Buick just rolled out its brand new “Luxury As It Should Be” ad campaign. The effort highlights the Enclave, Regal, and LaCrosse and contains a few new commercials featuring the new Regal Turbo.
You can experience the campaign on the updated Buick website (which is simply beautiful) as well as on the Tri Shield brand’s YouTube Channel.
The GM Authority Take
Well, where do I begin? For the good part of the last two years, I’ve been preaching for GM to embrace a certain dual-brand luxury car strategy. In particular, I’ve proposed for The General to turn Cadillac into a performance-oriented luxury brand that would go after BMW and Infiniti, while positioning Buick as a pure (read: soft) luxury marquee that would have Lexus directly in its crosshairs. And seeing that BMW and Lexus are the worldwide sales front runners when it comes to luxury autos, GM could leverage its wide (and often criticized) brand portfolio to compete with (and eventually overtake) both market share leaders. It was the perfect plan that established a clear identity (and market) for both brands. (More about my proposed strategy here.)
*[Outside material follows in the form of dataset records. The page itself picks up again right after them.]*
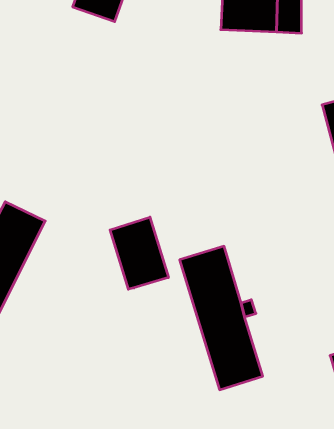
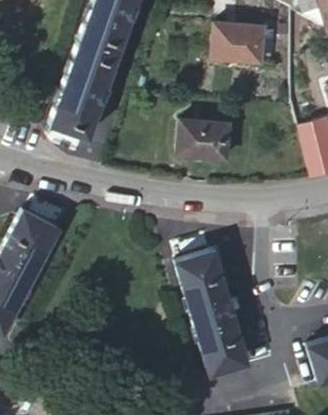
building: none -> [51,40,119,137]
building: none -> [181,120,231,159]
building: [110,217,168,289] -> none

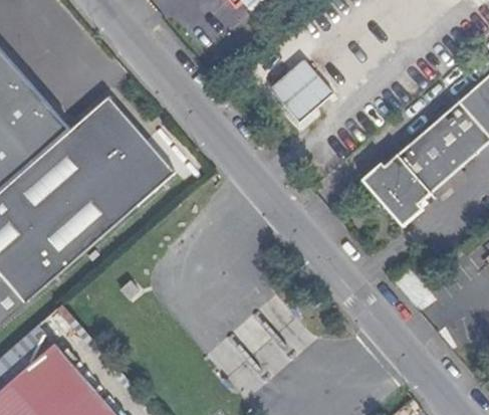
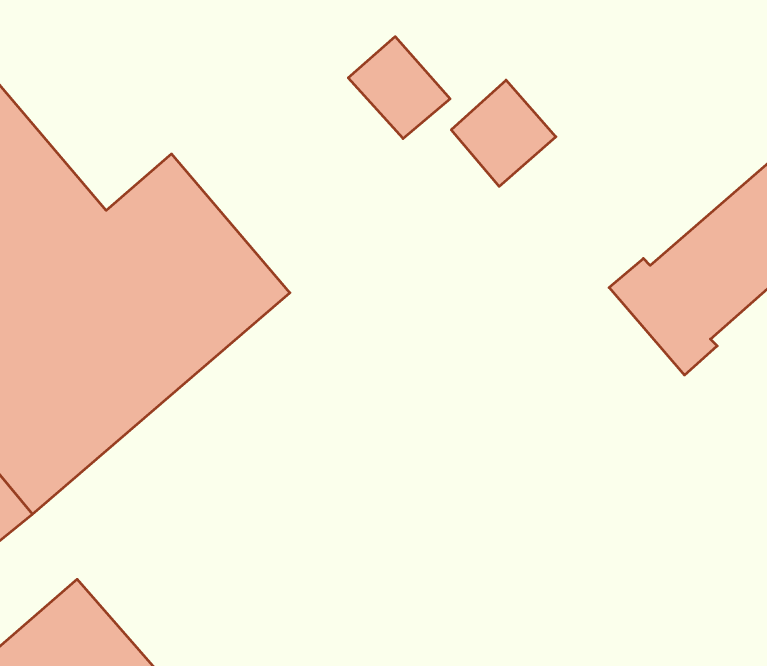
building: none -> [348,37,450,139]

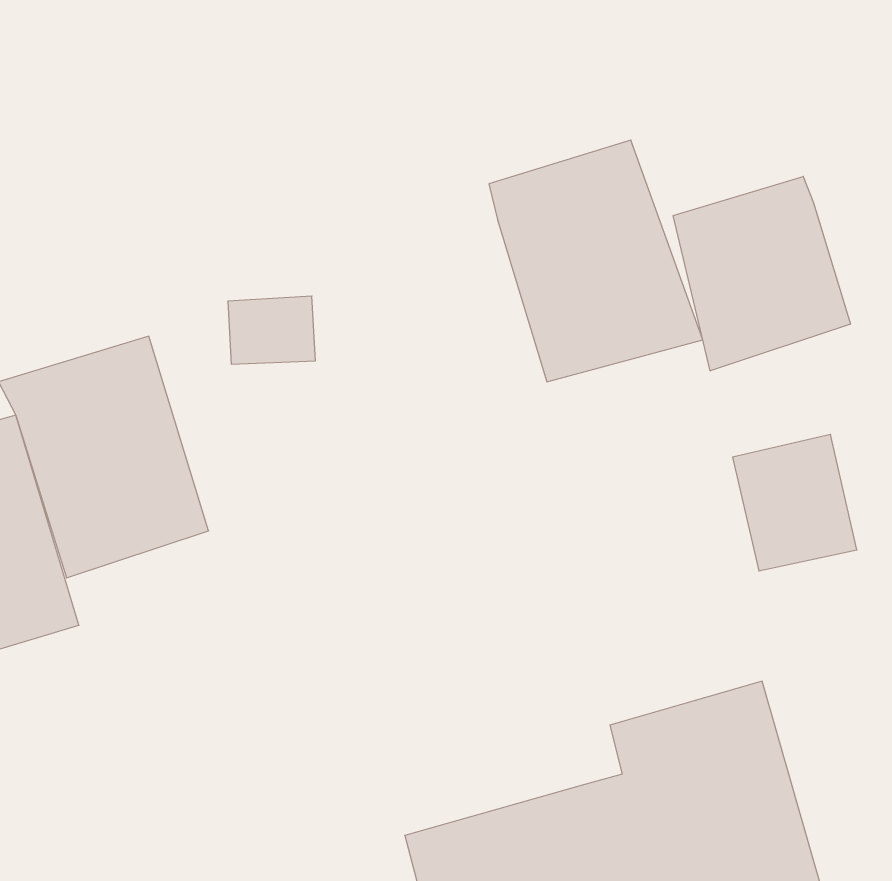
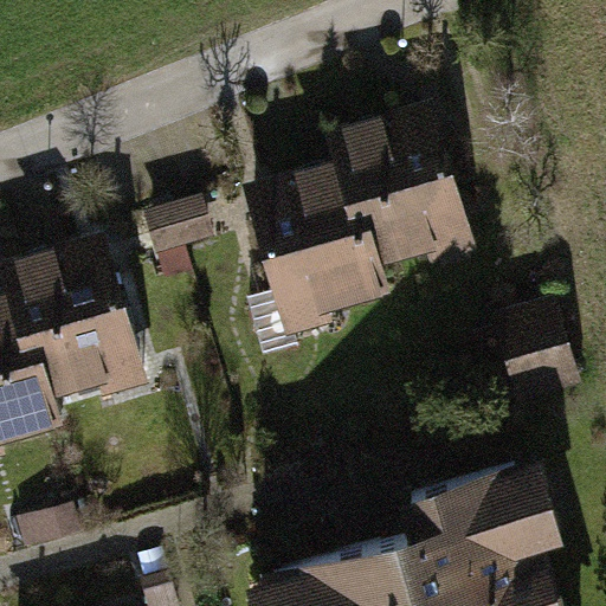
building: [673,176,850,371] -> none
building: none -> [245,159,383,346]

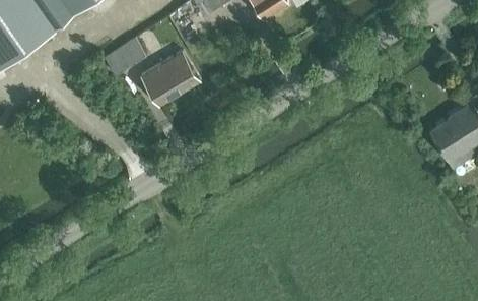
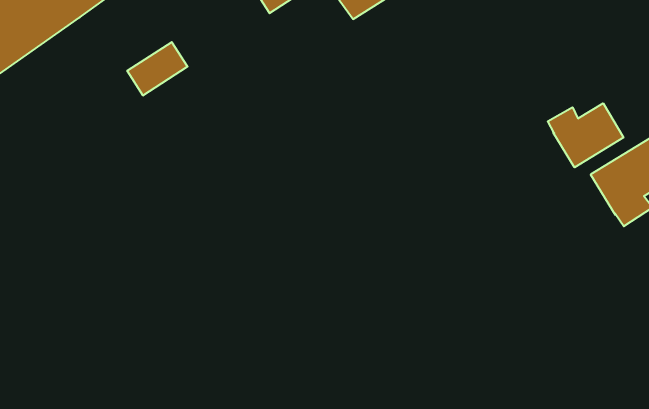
building: [140,50,200,106] -> none
building: none -> [548,103,623,167]

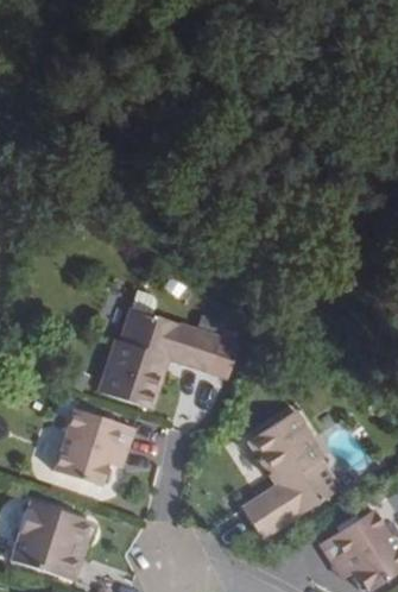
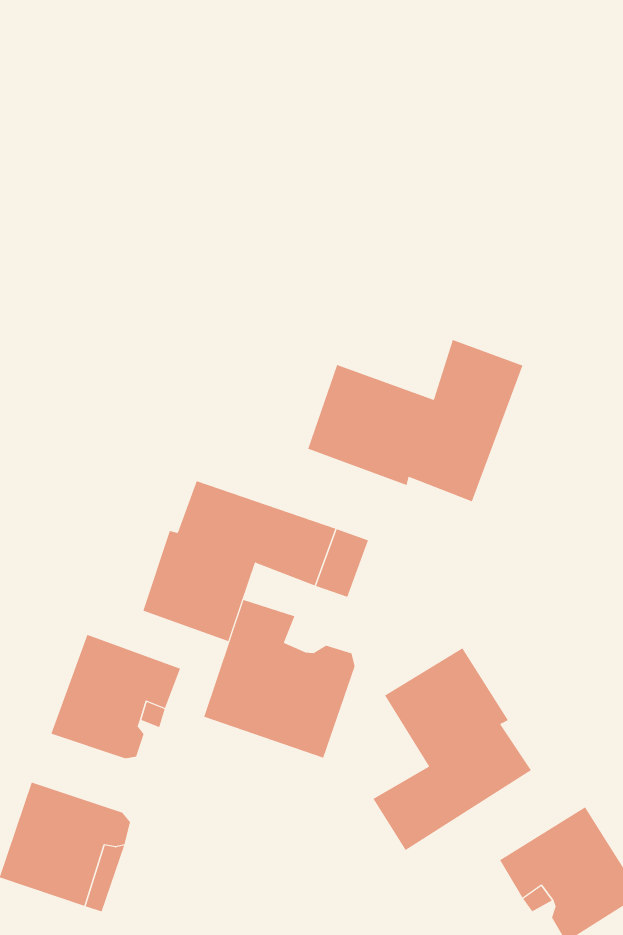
building: none -> [307,339,523,502]
building: none -> [203,599,355,758]

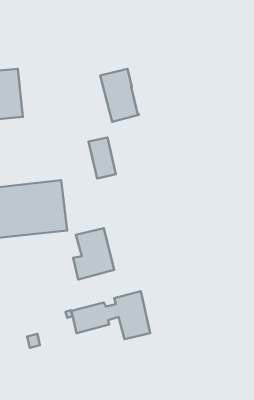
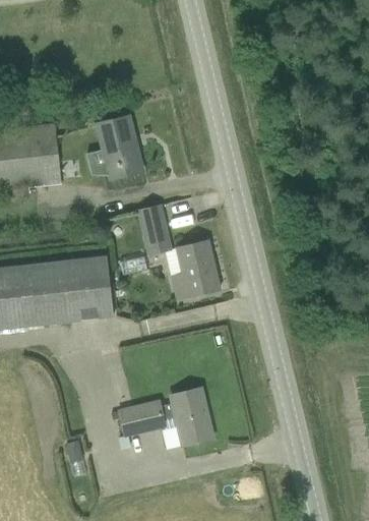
building: [100,69,139,122] -> [96,115,141,178]
building: [73,228,114,279] -> [171,239,220,300]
But time came and went, and it seemed that General Motors wasn’t interested in pursuing that kind of perfectly clear-cut strategy. GM released the Cadillac SRX — a fine vehicle that couldn’t hold a candle to the BMW X5 or Infiniti FX in the performance department; I’ve long been of the opinion that the SRX should have been a Buick, with its front wheel-drive origins, anemic engines, and unremarkable performance attributes. Then GM came out with the Buick Regal and tried to market it as a sports sedan — touting the (again, front wheel-drive) sedan’s Autobahn origins, sport-injected qualities, and stating that it’s time to “let the performance begin.” And don’t even get me started on the Regal GS — definitely no Lexus competitor no matter which way you cut it! And then came the final blow — when a number of Buick executives told us that the brand isn’t interested in becoming a player in the luxury space, opting to compete in the “premium” segment instead.
So it brings me great pleasure to that see the word “luxury” so prominently displayed in a Buick ad campaign. More thinking along those lines will get Buick to where it really should be as a brand — on equal footing with Lexus!
That said, if Buick is “Luxury As It Should Be”, why doesn’t the Enclave have a better passenger seat, and why do we still see those silly CX, CXL, CXS trim levels on Buicks when their time has come and gone?